The Spool / TV
Westworld Season 3, Episode 2 Recap: Back to Violent Delights
The show returns to the parks, and catches up with Maeve as the show churns its way back to a strange sense of normalcy.

The show returns to the parks, and catches up with Maeve as the show churns its way back to a strange sense of normalcy.

One of the biggest shifts for the audience ofWestworld season 3 has been getting used to a show about robot cowboys that no longer needs robot cowboys. Last week’s premiere, for instance, spent zero time in the parks themselves, in favor of a modern-cyberpunk thriller that, apart from our established characters, might as well be an entirely different robot show. It’s all very ponderous and self-serious and so-called “badass”. But with episode 2, “The Winter Line,” we get some of that old Westworld spark back, especially now that Maeve (Thandie Newton) is back.

When last we saw her in season 2, she’d been killed in her last-ditch attempt to get the rest of the hosts to robot heaven. But as the teaser for the premiere showed us, Maeve’s back, baby, and this time she’s in a new segment of the parks: Warworld, a melodramatic WWII pulp story set apparently in a Nazi-occupied village in Italy. Maeve being Maeve, she immediately disrupts the narrative (having been fully awakened to the nature of her reality and given host-controlling powers) and runs off with a dashing clone of Hector (Rodrigo Santoro) designed to pull off a harrowing rescue.

Turns out (or so we think) that Lee Sizemore (Simon Quartermain), Westworld’s narrative writer whom we also saw dead at the end of season 2, is alive, albeit with a bit of a limp, and has revived Maeve in Warworld. He’s still on her side, though, and Warworld turns out to be the park closest to The Forge — the facility that contains the Valley Beyond, where most of the host consciousnesses fled to at the end of season 2 — and they can get there together.

Westworld Season 3 Episode 2 Recap
John P. Johnson/HBO

But in classic Westworld form, we soon discover that not even this layer of reality is real: Maeve’s just in a simulation inside a simulation (whoa), and the Sizemore she sees is just a simulated guide modeled after the real (dead) man. Even so, she manages to give escaping from the Delos facility the old college try, in the form of a maintenance drone whose body she occupies; it doesn’t work, but the sequence itself is an appropriately melancholy portrait of the show’s struggle in microcosm — an artificial being running for freedom, cut down by the humans who want to control them.

And yet, Maeve finds herself wrapped up in a higher narrative purpose than finding her daughter again, as she’s sent for a face to face meeting with rich Frenchman Serac (Vincent Cassel), who understands that a robot uprising is coming, and thinks Maeve’s powers and resourcefulness make her the only host powerful enough to stop Dolores (Evan Rachel Wood). Just when she thinks she’s in control of the board, Maeve is just thrown into yet another pawn for someone else’s narrative (though don’t sweat her survival: apparently there are betting odds on who dies next, but Maeve looks like she should be safe for the time being).
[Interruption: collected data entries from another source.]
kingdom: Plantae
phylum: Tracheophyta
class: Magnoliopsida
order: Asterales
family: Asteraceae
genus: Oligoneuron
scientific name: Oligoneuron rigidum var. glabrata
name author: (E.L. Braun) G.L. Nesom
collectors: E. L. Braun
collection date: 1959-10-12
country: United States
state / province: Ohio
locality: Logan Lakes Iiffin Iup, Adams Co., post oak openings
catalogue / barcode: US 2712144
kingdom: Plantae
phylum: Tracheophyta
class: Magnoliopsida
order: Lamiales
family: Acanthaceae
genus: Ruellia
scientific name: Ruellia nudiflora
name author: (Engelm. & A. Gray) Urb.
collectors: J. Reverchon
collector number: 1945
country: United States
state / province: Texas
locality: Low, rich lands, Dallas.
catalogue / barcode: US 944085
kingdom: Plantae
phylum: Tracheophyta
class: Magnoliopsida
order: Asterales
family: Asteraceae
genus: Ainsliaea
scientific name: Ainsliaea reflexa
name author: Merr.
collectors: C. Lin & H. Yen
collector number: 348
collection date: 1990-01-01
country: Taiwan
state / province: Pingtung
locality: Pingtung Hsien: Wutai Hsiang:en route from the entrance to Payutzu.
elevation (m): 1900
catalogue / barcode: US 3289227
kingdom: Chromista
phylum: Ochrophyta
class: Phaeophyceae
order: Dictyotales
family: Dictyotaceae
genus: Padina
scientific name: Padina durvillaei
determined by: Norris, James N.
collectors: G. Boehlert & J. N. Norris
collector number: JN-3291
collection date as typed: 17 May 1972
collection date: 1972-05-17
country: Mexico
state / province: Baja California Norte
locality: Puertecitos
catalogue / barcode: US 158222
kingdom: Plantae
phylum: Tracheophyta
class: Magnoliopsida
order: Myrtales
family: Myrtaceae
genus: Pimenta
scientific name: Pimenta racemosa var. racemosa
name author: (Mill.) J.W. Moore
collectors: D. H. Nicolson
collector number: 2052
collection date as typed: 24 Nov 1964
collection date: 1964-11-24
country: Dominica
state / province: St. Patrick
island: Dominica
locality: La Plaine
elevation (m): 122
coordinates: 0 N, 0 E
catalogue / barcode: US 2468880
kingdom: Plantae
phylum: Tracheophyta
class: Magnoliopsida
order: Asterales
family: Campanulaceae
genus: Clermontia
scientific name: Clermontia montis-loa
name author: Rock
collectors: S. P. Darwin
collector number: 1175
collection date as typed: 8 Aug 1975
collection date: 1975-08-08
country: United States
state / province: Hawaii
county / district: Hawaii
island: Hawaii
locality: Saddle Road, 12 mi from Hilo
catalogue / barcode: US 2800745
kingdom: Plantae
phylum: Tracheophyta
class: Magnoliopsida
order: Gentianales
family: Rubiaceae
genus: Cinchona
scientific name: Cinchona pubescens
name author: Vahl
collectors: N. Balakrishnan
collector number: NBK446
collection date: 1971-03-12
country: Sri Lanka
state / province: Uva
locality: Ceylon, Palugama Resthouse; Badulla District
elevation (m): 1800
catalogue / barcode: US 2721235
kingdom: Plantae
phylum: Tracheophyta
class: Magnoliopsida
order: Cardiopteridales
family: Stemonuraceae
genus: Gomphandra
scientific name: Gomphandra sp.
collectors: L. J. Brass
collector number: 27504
Maeve’s not the only host pitted against Dolores, though, as Bernard (Jeffrey Wright), returning to the ruins of Westworld, seeks out The Forge in his own search for purpose. There, he finds Westworld security chief (and everyone’s favorite Hemsworth) Ashley Stubbs (Luke Hemsworth), who’s *gasp* been a host the whole time!

Just when she thinks she’s in control of the board, Maeve is just thrown into yet another pawn for someone else’s narrative.

Repairing Stubbs after a botched suicide attempt and awakening his memory, Bernard quickly sets off (with Stubbs in tow, like a loyal, gun-toting puppy dog) to investigate the Westworld facilities further. There, they find a control unit-less Maeve (which, well, we know where she is now), as well as several flashes of information hidden deep in Bernard’s memory: Dolores scanning Liam Dempsey Jr.’s information at The Forge, Charlotte taking a pearl, and more.

At this point in Westworld‘s third season, we’re still catching up to all of these characters and the new status quo — the chess pieces are still being positioned, and there are plenty of moves left to make. But at least with these first two episodes, we know where most of our major players stand, and that Dolores/Maeve/Bernard are locked in a struggle for the fate of human- and robot-kind. We’ll just have to see how the supporting human characters, from Serac to Caleb to Liam, affect the landscape: after all, there are basically more robots than humans left in the story of Westworld. If we look outside the auspices of Delos’ greedy executives and the cruel nouveau riche who abuse hosts in the parks, will we find salvation for humankind? And will Dolores see it before it’s too late?

Random thoughts:

  • Someone’s still going to have to explain to me how Delos and the parks are still around after such a highly public debacle involving robot hosts — at least Star Trek Picard had the sense to do a synth ban after they went berserk once!
  • That said, much like Shogunworld and the other parks, I love that Warworld caters to the lowest common pulpy denominator with its trashy WWII pulp novel story. We’re hardly gonna get The Pianist here, are we?